There have been various attempts to dump this in favour of a flat tax - a current topic in the US Presidential election campaign. Half-thought-out ideas are being floated without any analysis of the ramifications. No wonder the tax reform process is constipated. The tired old shibboleth that the rich grow rich on the backs of the poor ignores the size of the economic cake. In unproductive attempts to tax the rich into 'equality', the resultant shrinking cake ensures that there will be many more poor people and fewer rich people.

What do the proponents of a flat tax propose as the basis for calculation of remittance? Is it on income before expenses or after expenses? What are expenses related to that income? What is the time period for the income to be measured? What is the currency in which the income was received? What is the inflation rate? Is it adjusted for inflation? Questions questions.

□ □ □

What is required:
Reproduce the stretch of the flat-tax passage from "What do the" through "inflation? Questions questions.". Work only from the flat-tax passage.

□ □ □

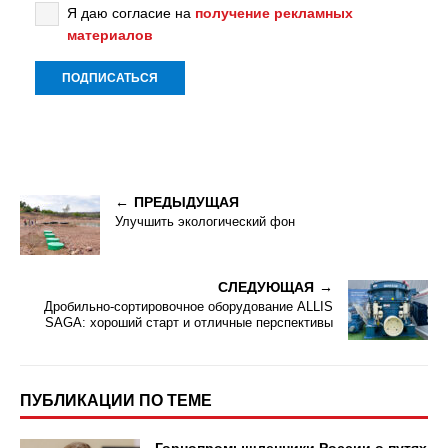
Я даю согласие на
получение рекламных
материалов
ПРЕДЫДУЩАЯ
Улучшить экологический фон
СЛЕДУЮЩАЯ
Дробильно-сортировочное оборудование ALLIS
SAGA: хороший старт и отличные перспективы
ПУБЛИКАЦИИ ПО ТЕМЕ
Горнопромышленники России о путях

□ □ □

Response to the task:
What do the proponents of a flat tax propose as the basis for calculation of remittance? Is it on income before expenses or after expenses? What are expenses related to that income? What is the time period for the income to be measured? What is the currency in which the income was received? What is the inflation rate? Is it adjusted for inflation? Questions questions.